*Source extract:*
Signed-off-by: Filipe Manana <fdmanana@suse.com>
---
 fs/btrfs/send.c | 61 +++++++++++++++++++++++--------------------------
 1 file changed, 29 insertions(+), 32 deletions(-)

diff --git a/fs/btrfs/send.c b/fs/btrfs/send.c
index 9be3d7db85d6..6332add4865c 100644
--- a/fs/btrfs/send.c
+++ b/fs/btrfs/send.c
@@ -1884,7 +1884,8 @@ enum inode_state {
 	inode_state_did_delete,
 };
 
-static int get_cur_inode_state(struct send_ctx *sctx, u64 ino, u64 gen)
+static int get_cur_inode_state(struct send_ctx *sctx, u64 ino, u64 gen,
+			       u64 *send_gen, u64 *parent_gen)
 {
 	int ret;
 	int left_ret;
@@ -1898,6 +1899,8 @@ static int get_cur_inode_state(struct send_ctx *sctx, u64 ino, u64 gen)
 		goto out;
 	left_ret = (info.nlink == 0) ? -ENOENT : ret;
 	left_gen = info.gen;
+	if (send_gen)
+		*send_gen = (left_ret == -ENOENT) ? 0 : info.gen;
 
 	if (!sctx->parent_root) {
 		right_ret = -ENOENT;
@@ -1907,6 +1910,8 @@ static int get_cur_inode_state(struct send_ctx *sctx, u64 ino, u64 gen)
 			goto out;
 		right_ret = (info.nlink == 0) ? -ENOENT : ret;
 		right_gen = info.gen;
+		if (parent_gen)

*Dataset content:*
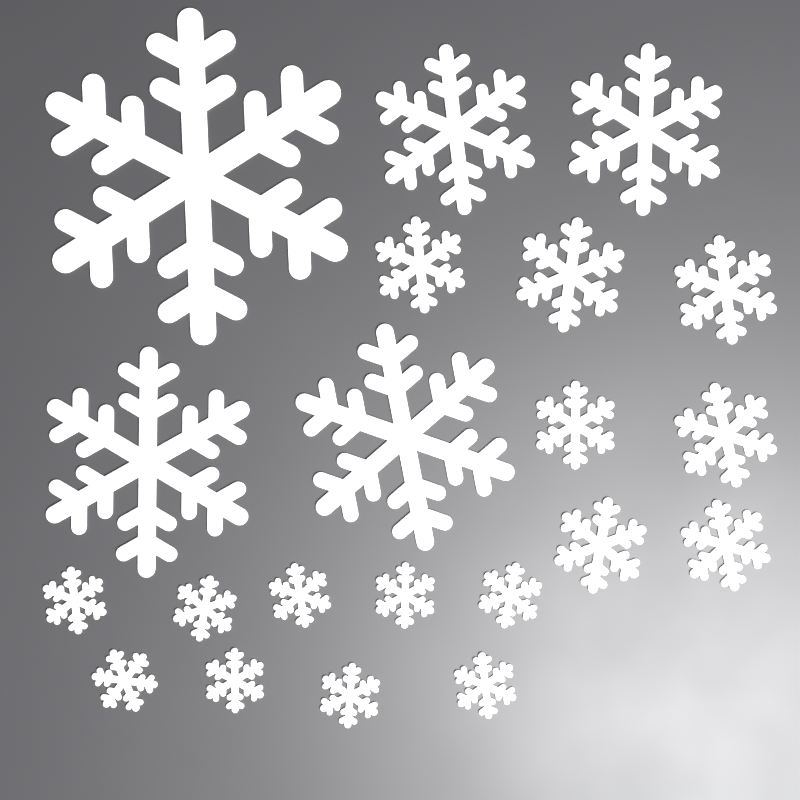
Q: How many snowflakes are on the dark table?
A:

*What needs to be done:* Reproduce verbatim the portion of the patch excerpt that opens with the words containing "-static int get_cur_inode_state(struct" and closes with "u64 *send_gen, u64 *parent_gen)".

*Task answer:*
-static int get_cur_inode_state(struct send_ctx *sctx, u64 ino, u64 gen)
+static int get_cur_inode_state(struct send_ctx *sctx, u64 ino, u64 gen,
+			       u64 *send_gen, u64 *parent_gen)